By evening Enid knew she was being tested. If these folk ignored her long enough, would she just go away? How long could they make her wait? Enid knew there were answers here. The connection between Last House and the camp went deeper than trading deerskins and knife blades. She could go back and dig harder at Last House, and they’d say the same things they’d been saying all along.
This was the other side of it.
The gang had left her pack and belt pouch under the shelter, making it clear she could pick them up and leave whenever she liked. She was able to get some of her travel food from it. A couple of people offered her bites to eat, dried meat with a kind of flatbread made from ground nuts, and she accepted. Over the course of the day, she had spoken to almost all the adults and a few of the teens—they hadn’t known Neeve at all, which meant the woman had stopped traveling this way some time ago, just as Enid had heard. Enid got some stories, some corroboration. Ella was a picky eater. Was proud of the Coast Road–made clothes that Neeve gave her and wanted to learn to make such things herself. Thought following Coast Road rules for a few years in exchange for learning to make good cloth would be worth it. Some folk thought she was going to stay away just long enough to learn to make good woven cloth, then she’d be back.
But Hawk, they said, hadn’t thought the trade was a good one.
“You think Hawk might have hurt her?”
“Oh no, never.” They all said that, with an air of astonishment. They didn’t want to think ill of their own. No one ever did.
Which brought Enid back to thinking of who at the Estuary might have done this. Erik, who was so suspicious of intruders. If he’d chanced on Ella in the dark, he might not have even known what he was doing. Then there was Kellan, who couldn’t talk about the incident without melting down.
Everyone who agreed to talk to her didn’t say much, but they were usually specific. Eight or nine days ago Ella was still at the camp. She’d helped butcher rabbits, and she’d watched the kids. She was usually the one to fetch water every morning, and now someone else had to do that job. When she left, she let folk know. They all knew she’d gone.
Enid asked, “Did she seem normal? Was she acting strangely? Did she talk about anything odd?”
Now that Enid mentioned it, yes, a couple of folk answered. They noticed that Ella was restless. She rushed through work. She seemed distracted, maybe even sad. “She and her boy had a fight maybe, yeah?” one older woman said.
Enid suspected this was true, and that Hawk didn’t want to talk about it. Or Ella might have just been nervous about the big change she was embarking on. A kid like that, setting off to travel the wider world—Enid understood that restlessness well.
It may have seemed like small talk, but it was something of a relief. It felt like a real investigation—solid questions and solid answers. Enid made notes in her book. Folk looked at her writing with curiosity. They knew about reading and writing, but none of them knew how.

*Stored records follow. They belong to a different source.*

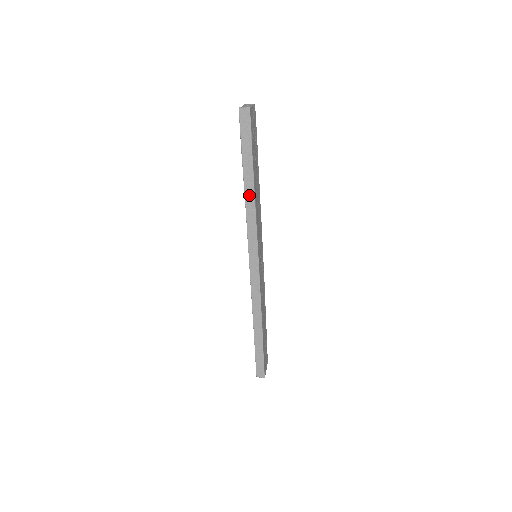
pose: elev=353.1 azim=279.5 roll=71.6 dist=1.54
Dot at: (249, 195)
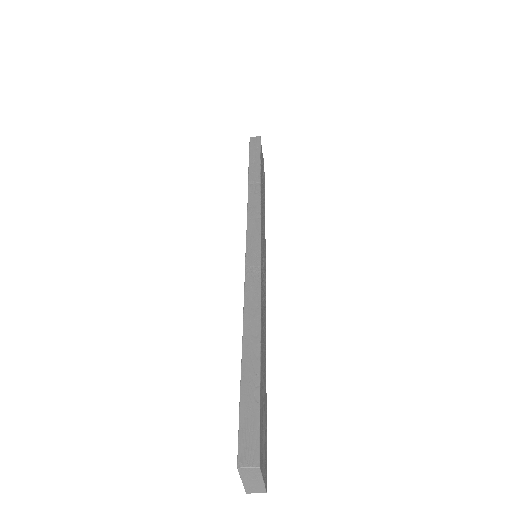
Dot at: (253, 184)
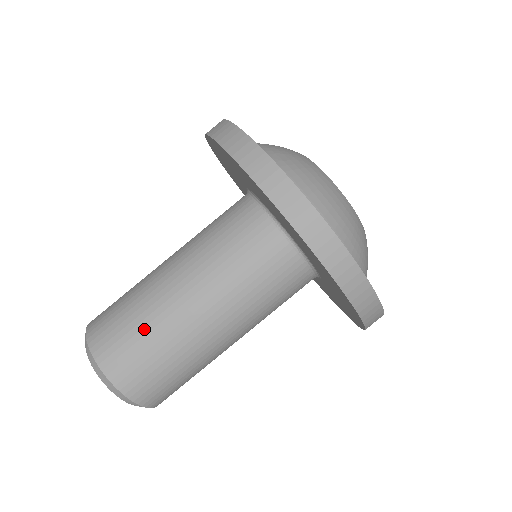
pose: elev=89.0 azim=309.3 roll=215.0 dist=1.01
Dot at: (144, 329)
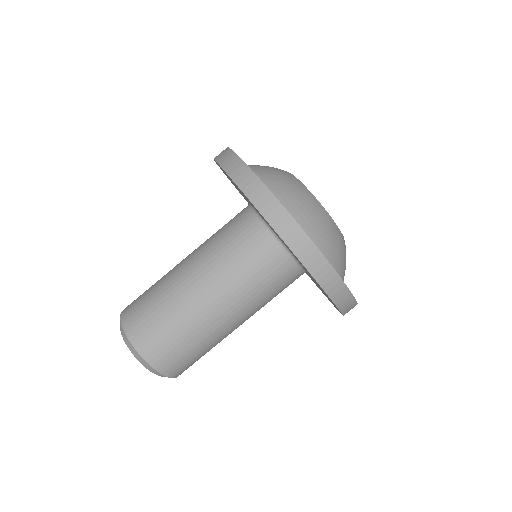
Dot at: (166, 314)
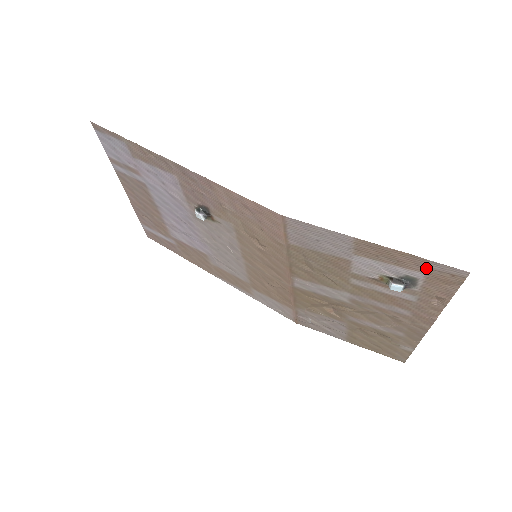
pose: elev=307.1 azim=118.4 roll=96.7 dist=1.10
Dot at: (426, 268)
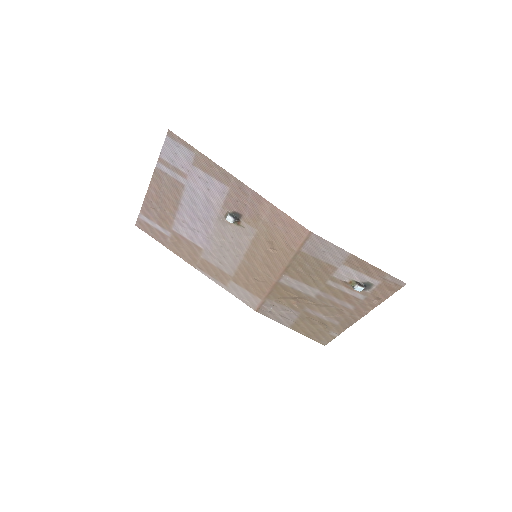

Everyone had knives. Everyone used them, on food and rope and daily chores. Some of the knives even had decorations, carved pieces of wood and bone, like what Hawk had described. Bu
t most of the blades weren’t ones traded from the Coast Road. Likely, they wouldn’t have been sharp or long enough to make the cut that had killed Ella. But that nice forged blade that Ella had gotten from Last House . . .
Enid asked more than one person, “Your knife . . . I hear that Ella had a nice one that went missing.”
The answers she got back were variations of “Whoever hurt her probably took it.” Thinking just like the Estuary folk did.
“So her knife—you haven’t seen it recently, have you?”
“Not since she left.”
And so on. Everyone made that obvious assumption, the same one Enid and Teeg had: whoever had that knife now had probably killed Ella. So no one was just going to show it to Enid when she asked.